§ Your goal: Give all of the data below again exactly, and drop the images.

══ Extracted data

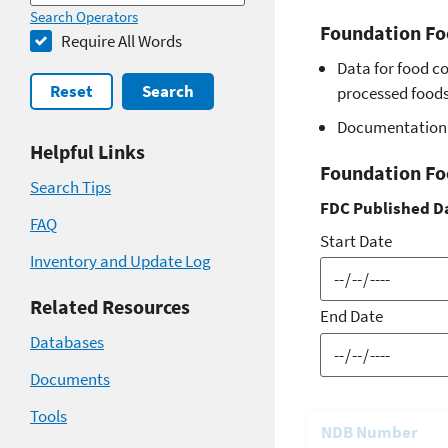
Search Operators
Foundation Fo
Require All Words
Data for food c
Reset
Search
processed foods 
Documentation 
Helpful Links
Foundation Fo
Search Tips
FDC Published D
FAQ
Start Date
Inventory and Update Log
Related Resources
End Date
Databases
Documents
Tools
NDB Number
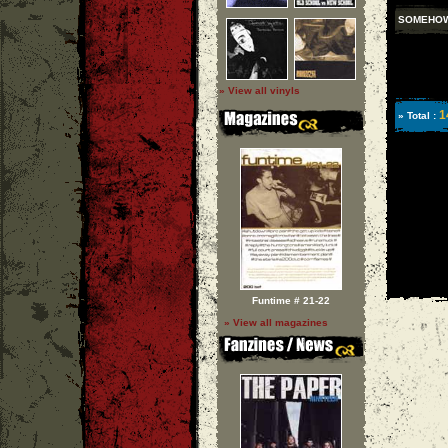
SOMEHOW
» View all vinyls
1
» Total :
Funtime # 21-22
» View all magazines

════

§ Solved problem:
Search Operators
Foundation Fo
Require All Words
Data for food c
Reset
Search
processed foods 
Documentation 
Helpful Links
Foundation Fo
Search Tips
FDC Published D
FAQ
Start Date
Inventory and Update Log
Related Resources
End Date
Databases
Documents
Tools
NDB Number
SOMEHOW
» View all vinyls
1
» Total :
Funtime # 21-22
» View all magazines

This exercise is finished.